But as the weather begins to change and winter finally arrives, a different concern returns, one that doesn’t always get the coverage it deserves: the 4 million UK households in fuel poverty.
Fuel poverty is defined as existing when a household needs to spend more than 10% of its income on heating, in order to keep adequately warm. Due to rising fuel prices and the economic downturn the number of households in fuel poverty has been increasing rapidly, and shows every indication of continuing to do so. An amazing one in five UK households is now classed as being in fuel poverty, with almost half of those affected aged 60 or over.
The result of people being unable to keep adequately warm is an additional 26,000 deaths in which the cold weather pays a part over the winter. These deaths arise from respiratory problems and also from heart attacks and strokes resulting from the thickening of the blood and associated rise in blood pressure that occurs when we are cold.
Our energy policies are not only failing future generations due to climate change, but also failing many struggling households in our current generation too !
The problem is that these issues are often played off against each other.
Many of the critics of wind farms and feed in tariffs etc argue that they ‘further add to the fuel bills of those in hardship’, and while I sometimes question how genuinely these concerns are felt by those voicing them, there’s no denying it is a issue that needs addressing.
Unfortunately those seeking to defend subsidies for renewable energy sometimes appear unsympathetic to the plight of those in fuel poverty – simply pointing out that the additional cost of these schemes to average energy bills are in fact very low (which indeed they are). This risks missing the real point – that it’s difficult to make a just case why cold pensioners, fearful of turning on their heating over the winter, should pay more for their energy bills – regardless of the amount involved.
Environmentalists who only talk about melting ice sheets and polar bears, can easily appear dismissive of those facing real hardship. Framing the debate as either green energy or warm pensioners avoids the critical issue – both problems are real and urgently require a solution.
What is needed is a system that achieves the necessary decarbonisation of the economy, while allowing vulnerable people to keep warm in their own homes.

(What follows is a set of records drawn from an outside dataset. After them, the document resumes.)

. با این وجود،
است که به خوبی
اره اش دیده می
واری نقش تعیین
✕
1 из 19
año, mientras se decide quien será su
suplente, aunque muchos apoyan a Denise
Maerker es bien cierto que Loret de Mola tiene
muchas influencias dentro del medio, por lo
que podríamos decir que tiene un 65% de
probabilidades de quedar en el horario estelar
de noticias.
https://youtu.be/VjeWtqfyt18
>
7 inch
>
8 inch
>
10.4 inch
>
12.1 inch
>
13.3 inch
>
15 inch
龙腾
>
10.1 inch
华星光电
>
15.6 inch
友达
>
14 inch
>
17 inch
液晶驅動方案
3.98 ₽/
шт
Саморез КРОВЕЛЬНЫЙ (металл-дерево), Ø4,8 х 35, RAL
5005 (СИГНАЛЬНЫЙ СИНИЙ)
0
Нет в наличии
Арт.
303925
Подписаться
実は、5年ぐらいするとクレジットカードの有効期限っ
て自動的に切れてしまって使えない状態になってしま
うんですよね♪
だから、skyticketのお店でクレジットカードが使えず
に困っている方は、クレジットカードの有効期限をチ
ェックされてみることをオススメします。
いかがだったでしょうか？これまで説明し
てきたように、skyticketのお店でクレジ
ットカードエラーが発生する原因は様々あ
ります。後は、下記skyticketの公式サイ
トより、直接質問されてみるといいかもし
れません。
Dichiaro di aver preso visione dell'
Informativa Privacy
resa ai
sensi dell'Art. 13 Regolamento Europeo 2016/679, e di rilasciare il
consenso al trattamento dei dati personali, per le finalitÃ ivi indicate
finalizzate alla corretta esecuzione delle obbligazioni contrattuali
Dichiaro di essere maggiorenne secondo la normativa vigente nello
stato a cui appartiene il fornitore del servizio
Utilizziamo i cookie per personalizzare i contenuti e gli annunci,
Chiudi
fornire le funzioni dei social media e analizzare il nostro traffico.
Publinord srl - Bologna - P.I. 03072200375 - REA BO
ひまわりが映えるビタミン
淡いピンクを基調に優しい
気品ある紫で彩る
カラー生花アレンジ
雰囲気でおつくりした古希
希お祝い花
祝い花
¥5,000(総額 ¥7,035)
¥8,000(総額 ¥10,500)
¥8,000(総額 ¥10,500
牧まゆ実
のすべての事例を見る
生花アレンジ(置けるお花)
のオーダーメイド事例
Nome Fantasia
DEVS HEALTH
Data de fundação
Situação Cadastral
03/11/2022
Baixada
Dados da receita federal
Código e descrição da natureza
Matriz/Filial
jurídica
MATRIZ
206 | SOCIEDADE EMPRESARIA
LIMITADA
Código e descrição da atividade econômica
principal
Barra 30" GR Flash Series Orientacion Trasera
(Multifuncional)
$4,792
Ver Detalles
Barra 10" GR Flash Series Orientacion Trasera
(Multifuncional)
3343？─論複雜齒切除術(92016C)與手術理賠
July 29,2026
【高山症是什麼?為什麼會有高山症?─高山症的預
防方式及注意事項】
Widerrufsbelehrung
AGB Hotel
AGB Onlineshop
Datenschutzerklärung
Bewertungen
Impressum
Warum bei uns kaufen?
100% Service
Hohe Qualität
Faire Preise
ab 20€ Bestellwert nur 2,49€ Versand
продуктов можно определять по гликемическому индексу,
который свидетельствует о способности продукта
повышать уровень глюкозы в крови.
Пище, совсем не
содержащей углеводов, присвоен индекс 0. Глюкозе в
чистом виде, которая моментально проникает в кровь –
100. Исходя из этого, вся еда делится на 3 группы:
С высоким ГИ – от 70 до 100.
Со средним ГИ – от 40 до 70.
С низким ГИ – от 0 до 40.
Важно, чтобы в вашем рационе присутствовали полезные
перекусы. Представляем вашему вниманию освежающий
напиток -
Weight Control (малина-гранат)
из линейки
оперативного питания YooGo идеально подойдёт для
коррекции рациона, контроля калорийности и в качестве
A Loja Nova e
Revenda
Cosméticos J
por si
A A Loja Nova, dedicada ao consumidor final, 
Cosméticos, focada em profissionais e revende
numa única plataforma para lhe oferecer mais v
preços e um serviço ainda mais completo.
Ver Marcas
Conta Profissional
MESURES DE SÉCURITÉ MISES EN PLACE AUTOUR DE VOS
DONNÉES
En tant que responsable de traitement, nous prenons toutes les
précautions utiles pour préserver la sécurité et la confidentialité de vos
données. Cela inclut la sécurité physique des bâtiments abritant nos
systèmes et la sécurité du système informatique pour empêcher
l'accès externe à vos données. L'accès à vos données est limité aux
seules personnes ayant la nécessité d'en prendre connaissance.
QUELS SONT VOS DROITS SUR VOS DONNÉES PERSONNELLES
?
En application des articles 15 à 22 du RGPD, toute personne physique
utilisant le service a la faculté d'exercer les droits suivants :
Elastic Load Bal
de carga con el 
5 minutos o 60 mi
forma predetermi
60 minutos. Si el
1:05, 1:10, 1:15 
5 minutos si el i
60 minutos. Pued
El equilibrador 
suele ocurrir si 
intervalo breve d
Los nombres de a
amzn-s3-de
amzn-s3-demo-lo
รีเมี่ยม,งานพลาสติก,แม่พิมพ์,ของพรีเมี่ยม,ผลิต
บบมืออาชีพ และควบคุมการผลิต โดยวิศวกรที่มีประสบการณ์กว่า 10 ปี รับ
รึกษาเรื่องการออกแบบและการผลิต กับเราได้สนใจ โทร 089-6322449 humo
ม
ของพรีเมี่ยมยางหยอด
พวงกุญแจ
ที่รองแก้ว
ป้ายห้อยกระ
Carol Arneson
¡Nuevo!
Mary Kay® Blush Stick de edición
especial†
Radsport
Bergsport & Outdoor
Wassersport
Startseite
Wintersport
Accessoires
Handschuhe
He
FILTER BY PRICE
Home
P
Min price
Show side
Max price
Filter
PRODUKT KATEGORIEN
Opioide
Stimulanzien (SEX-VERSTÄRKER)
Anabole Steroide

Environmental issues are almost always social justice issues too.
Of course things are complex.
Real world solutions will need be a mix of price protection and support for those in most hardship, cost incentives to reduce the energy use of those with the ability to pay, grants for insulation, subsidies or tax benefits for energy companies to become more efficient, and, of course, subsidies and incentives to encourage the development of more renewable energy sources.
Government is at least engaging with some of these issues via its proposed Green Deal.
We’ll all have to wait and see if the detail of what’s being proposed lives up to expectations.